George Charles Malcher MBE also known as G.C. Malcher or Jerzy Karol Malcher (11 July 1914 – 21 May 2001) was a writer, historian, and political analyst educated in the field of law at the Jagiellonian University of Kraków in the Interwar Poland. He is the author of two nominal books about the history of Poland and Polish-Soviet relations under Communist dictatorship: Poland's Politicized Army (1984), and Blank Pages, Soviet Genocide Against the Polish People (1993).

During the Nazi German September campaign of 1939, Malcher escaped from a POW field hospital and in 1940 joined the Polish Armed Forces in the West led by General Sikorski. He served under British Command in Great Britain, North Africa and Italy mainly in intelligence services. Following World War II he did not return to new Soviet-controlled Poland and subsequently worked for over 30 years as a high-grade linguist in the British Civil Service in Hampshire where he lived. In 1958 George Malcher was awarded Membership of the Order of the British Empire in recognition of his service with the U.K. Ministry of Defence.

==Life and work==
Malcher was born at the onset of World War I in Upper Silesia. He studied law and administration in the already sovereign Poland at the Jagiellonian University, and political systems at the School of Political Sciences in Kraków. He arrived in Great Britain after the Dunkirk evacuation of British and French forces during that battle. Decades after World War II, during the birth of Solidarity in Poland which coincided with his retirement, Malcher was again involved in the political struggle for Poland's return to freedom.
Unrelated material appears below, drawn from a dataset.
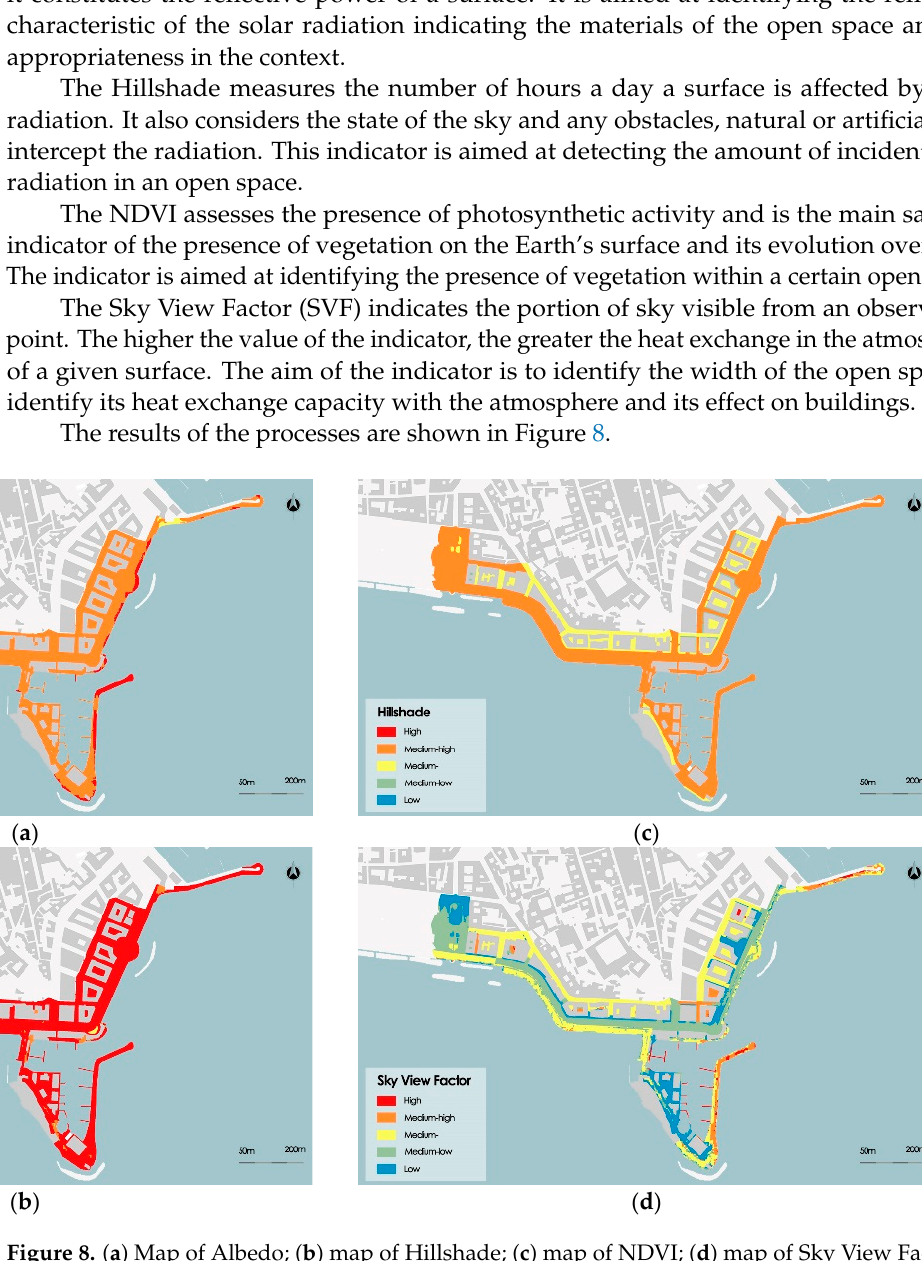
Figure 8. ( a ) Map of Albedo; ( b ) map of Hillshade; ( c ) map of NDVI; ( d ) map of Sky View Factor. To summarise the vulnerability to HWs, each indicator is given a weight, and a weighted average was calculated. The output of the process is shown in Figure 9.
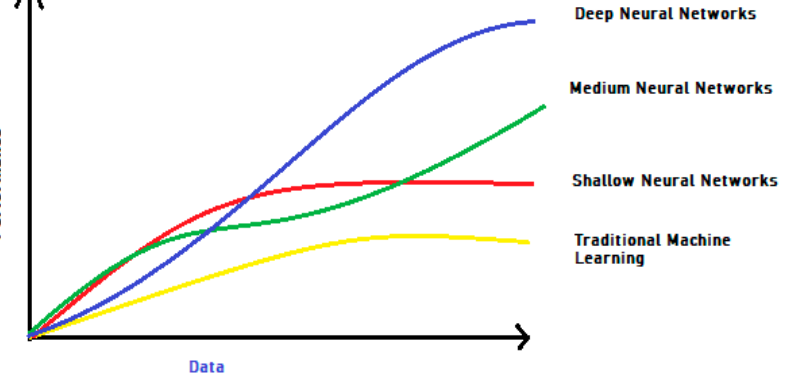
Figure 1. Traditional ML vs. DL algorithms performance assessment (Caroppo, Leone, and Siciliano, 2020).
He died in Hampshire, United Kingdom, aged 86 years, survived by Jadwiga, his wife of 54 years and their three children.

George Malcher is the author of two books related to history of wartorn Poland; his Poland's Politicized Army subtitled Communists in uniform was published in 1984 by Praeger, New York, U.S.A. and Blank Pages, Soviet Genocide Against the Polish People was published in the UK in 1993 by Pyrford Press.